VOICES for Alabama’s Children released its latest report on the health, safety, education, and financial well-being of Alabama’s Children, the Alabama Kids Count Data Book. The report’s release comes as Alabama lawmakers approved historic investments in children’s care and education through the Education Trust Fund and General Fund Budgets.
“Last year, less than a quarter of 4th graders were proficient in math, and 1 in 5 Alabama children were food insecure,” states Collier Tynes, CEO of VOICES for Alabama’s Children. “These are not the outcomes of bad teachers or parents. These are the outcomes of stressed and under-resourced families, teachers, providers, and communities. Historic investments in our children can make tremendous progress in changing these numbers.”
VOICES for Alabama’s Children applauds Alabama Lawmakers for making historic investments in our future, including:
- $17.8 million historic state investment in quality child care programs;
- $22 million increase in First Class Pre-K, expanding access from 42 to 45 percent for four-year olds;
- $1.5 million first-time funding for summer and after-school pilot programs for K-12 students;
- $20 million in provisions of the Alabama Numeracy Act;
- $10 million in flexible grant funding to under-resourced/underperforming school;.
- $5 million mental health pilot program for youth and adolescents;
- $1 million increase for school-based mental health services collaboration; and,
- $4 million postpartum healthcare pilot program for new moms.
Since 1994, the Alabama Kids Count Data Book has documented and tracked the health, education, safety, and economic security of children at the state and county levels. This year’s book confirms the tremendous need for these investments. It also challenges users at the local and statewide levels to look at children’s data as the outcomes of stressed parents, caregivers, providers, and educators.
“To put it simply,” states Tynes, “if we want to see these numbers change, we must support the adults who raise, educate, and care for our children.”

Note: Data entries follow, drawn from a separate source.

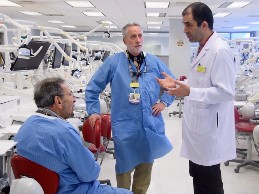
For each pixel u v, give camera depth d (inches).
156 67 92.2
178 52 403.5
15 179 60.9
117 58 92.0
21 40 124.3
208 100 66.9
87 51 206.2
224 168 152.4
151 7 316.5
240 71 200.8
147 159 92.5
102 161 151.6
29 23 142.3
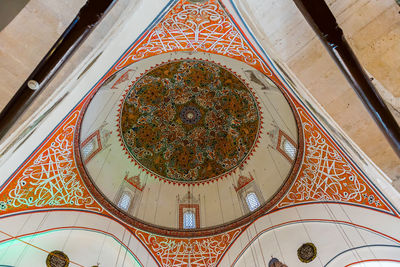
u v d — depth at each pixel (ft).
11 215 21.04
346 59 10.00
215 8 15.48
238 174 31.12
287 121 25.62
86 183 25.44
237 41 17.38
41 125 16.74
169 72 29.55
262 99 28.22
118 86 27.27
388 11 10.95
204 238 27.66
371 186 21.06
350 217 22.56
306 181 24.97
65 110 19.21
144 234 27.09
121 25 13.57
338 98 13.53
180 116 33.71
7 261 21.11
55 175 23.16
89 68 14.70
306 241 25.02
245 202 28.89
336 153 22.12
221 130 33.24
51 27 10.93
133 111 31.17
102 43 13.32
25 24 10.77
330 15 9.53
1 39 10.70
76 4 11.01
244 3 13.73
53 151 22.18
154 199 30.07
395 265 20.72
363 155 15.47
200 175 32.63
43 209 22.72
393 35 11.09
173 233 27.89
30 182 21.79
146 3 13.78
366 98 10.57
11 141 13.94
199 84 31.37
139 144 31.96
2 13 10.55
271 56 14.98
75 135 23.57
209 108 33.24
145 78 29.19
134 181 30.07
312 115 20.31
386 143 13.98
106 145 29.27
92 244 24.91
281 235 25.88
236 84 29.45
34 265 22.33
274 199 26.86
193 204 30.71
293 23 12.83
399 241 20.30
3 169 18.85
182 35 17.38
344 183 22.58
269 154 29.25
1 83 10.91
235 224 27.76
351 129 14.19
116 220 26.40
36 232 21.98
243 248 26.43
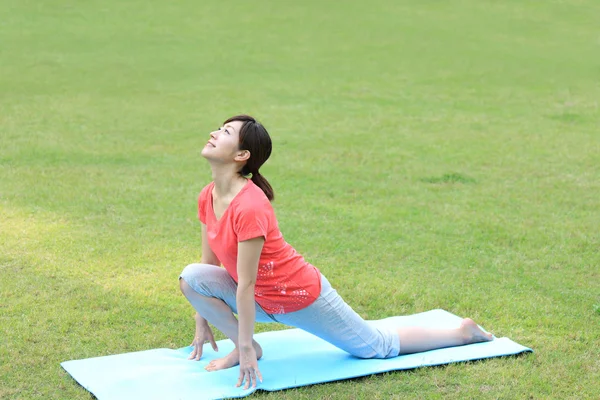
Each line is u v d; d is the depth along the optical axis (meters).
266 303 4.23
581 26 20.38
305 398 4.00
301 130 11.41
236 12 21.36
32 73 14.84
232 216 4.02
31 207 7.41
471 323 4.66
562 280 5.93
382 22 20.69
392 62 17.05
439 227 7.19
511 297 5.57
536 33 19.75
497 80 15.60
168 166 9.20
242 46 18.08
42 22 19.30
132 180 8.51
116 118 11.79
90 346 4.65
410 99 13.88
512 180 8.95
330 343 4.48
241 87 14.46
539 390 4.17
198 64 16.28
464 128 11.72
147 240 6.61
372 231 7.05
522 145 10.68
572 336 4.91
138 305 5.28
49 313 5.07
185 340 4.83
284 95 13.94
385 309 5.36
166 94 13.69
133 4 21.61
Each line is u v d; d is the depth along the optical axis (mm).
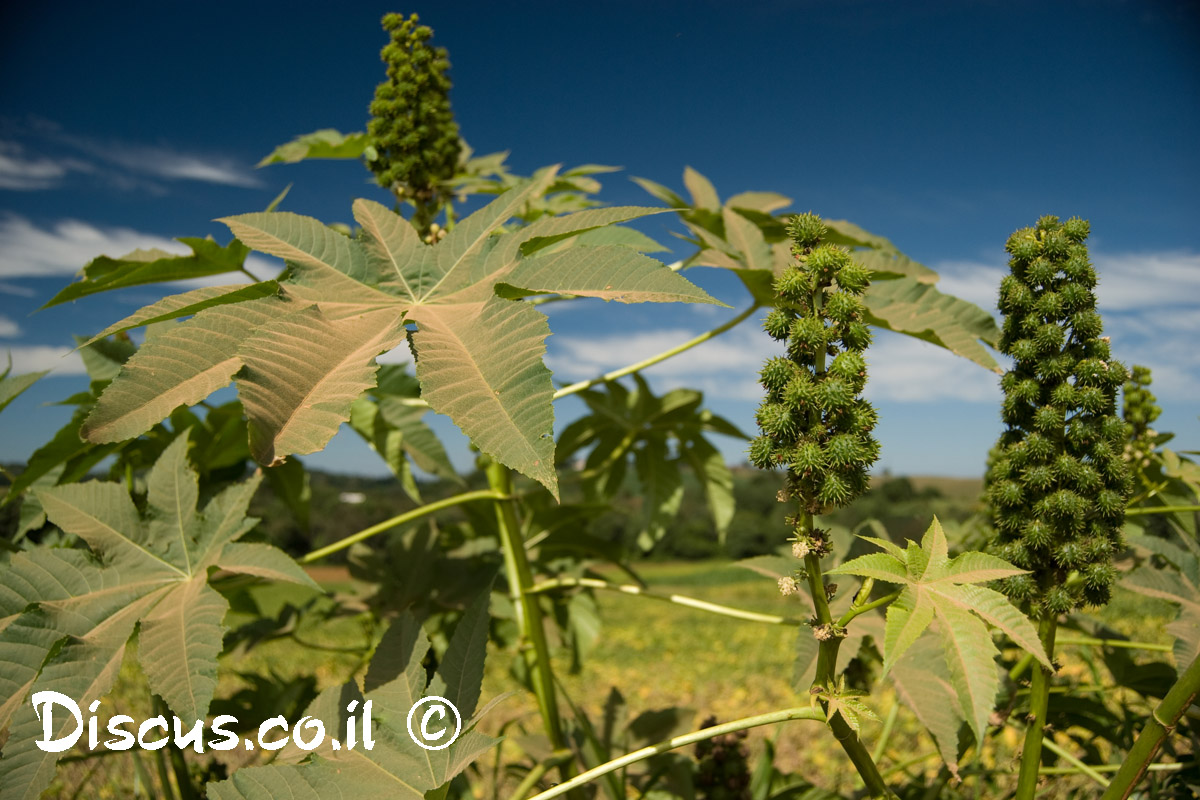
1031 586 1544
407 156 2607
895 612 1212
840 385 1266
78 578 1777
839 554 2426
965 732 2080
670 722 2809
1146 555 2248
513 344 1307
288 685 2816
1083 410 1572
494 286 1605
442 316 1575
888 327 2404
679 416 3271
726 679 9023
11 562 1754
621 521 22844
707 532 50906
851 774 4016
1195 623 1825
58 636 1657
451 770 1484
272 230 1841
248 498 1955
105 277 2096
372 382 1268
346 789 1467
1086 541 1525
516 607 2621
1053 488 1550
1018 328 1629
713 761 2697
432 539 3133
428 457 2951
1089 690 2674
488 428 1201
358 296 1733
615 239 2299
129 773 3289
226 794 1450
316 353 1334
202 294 1629
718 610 2160
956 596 1222
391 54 2629
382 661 1698
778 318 1362
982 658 1134
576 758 2727
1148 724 1422
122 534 1896
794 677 2006
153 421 1246
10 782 1427
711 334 2559
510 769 2873
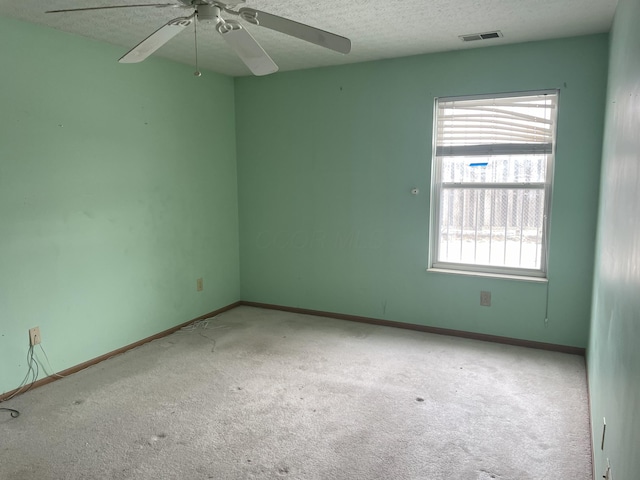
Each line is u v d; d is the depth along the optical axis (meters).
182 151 3.90
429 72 3.60
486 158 3.57
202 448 2.25
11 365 2.79
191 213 4.04
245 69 4.08
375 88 3.82
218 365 3.22
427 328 3.88
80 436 2.36
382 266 4.01
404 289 3.94
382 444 2.27
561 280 3.37
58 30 2.91
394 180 3.85
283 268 4.48
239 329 3.98
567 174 3.25
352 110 3.94
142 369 3.16
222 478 2.03
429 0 2.50
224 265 4.50
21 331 2.82
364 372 3.09
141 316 3.63
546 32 3.05
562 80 3.20
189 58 3.67
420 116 3.68
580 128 3.18
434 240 3.85
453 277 3.73
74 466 2.12
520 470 2.07
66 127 2.99
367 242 4.04
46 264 2.93
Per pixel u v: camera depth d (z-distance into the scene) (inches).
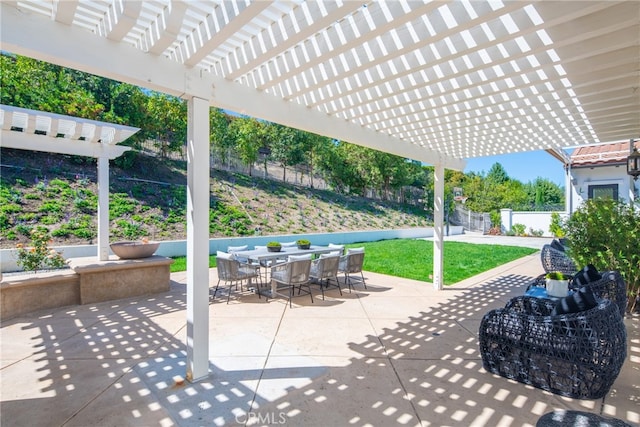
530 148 234.1
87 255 310.5
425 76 124.2
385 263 349.4
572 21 91.6
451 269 317.7
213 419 90.0
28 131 193.5
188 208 110.9
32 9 82.1
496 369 115.4
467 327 163.0
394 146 203.5
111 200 390.0
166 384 108.4
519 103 148.4
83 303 197.8
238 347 138.2
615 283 144.6
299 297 219.5
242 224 463.2
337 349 136.5
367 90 141.4
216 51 110.0
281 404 97.2
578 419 90.1
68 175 384.8
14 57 363.6
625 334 102.4
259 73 122.8
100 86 423.2
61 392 103.7
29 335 150.9
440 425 87.9
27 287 181.0
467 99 139.9
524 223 666.8
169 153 484.7
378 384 108.8
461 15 85.1
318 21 82.8
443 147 231.9
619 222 185.0
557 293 137.6
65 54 83.5
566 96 137.3
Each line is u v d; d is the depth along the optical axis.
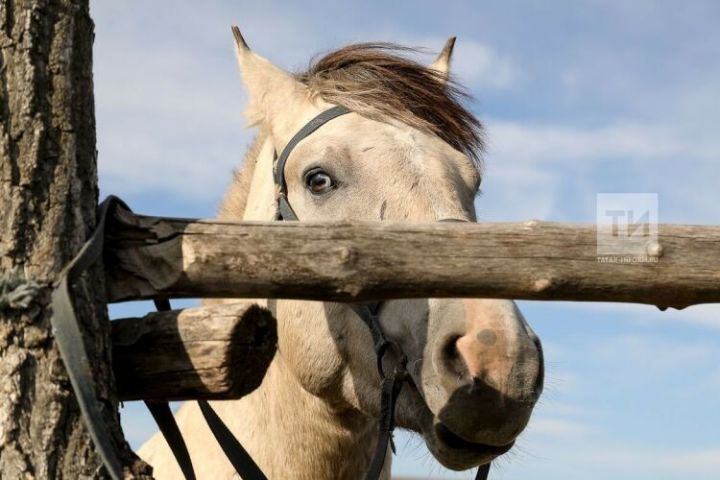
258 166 3.33
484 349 2.13
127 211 1.79
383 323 2.55
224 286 1.73
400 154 2.69
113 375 1.72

Among this year’s highlights, VOICES points to the following challenges we must continue to address for Alabama’s children and families:
- Child Care: There are only 1,855 licensed child care providers in Alabama to support the workforce of today and tomorrow. Lack of quality child care is a leading reason for decreased workforce participation. Further, babies need quality care and education as their parents work and their brains develop in pivotal years.
- Health: During a youth mental health crisis and increased family stress, there is 1 mental health provider available for every 923 Alabamians. The latest research shows that unaddressed childhood trauma and Adverse Childhood Experiences (ACEs) lead to lifelong chronic health issues, along with significant barriers to educational achievement and financial security.
- Economic Security: While 16 percent of Alabamians live in poverty, 23.9 percent of Alabama children live in poverty (ex. a household of 4 making $24,750 or less). Further, 1 in 5 children in Alabama are food insecure.
- Education: Poverty leads to significant disparities in education. For Alabama 4th graders in poverty, only 37.9 percent are proficient in reading and 12.1 percent are proficient in math.
- Safety and Permanency: In 2021, 3,453 children entered foster care. While cases can have multiple causes of entry, 48 percent of cases involved parental substance abuse.
“The state is making the right moves to do better for our children and support their families,” states Tynes. “However, we are far from finished. With a bold vision and an unapologetic focus on facts, we can see these numbers change. Most importantly, every child can be happy, healthy, and wildly successful.”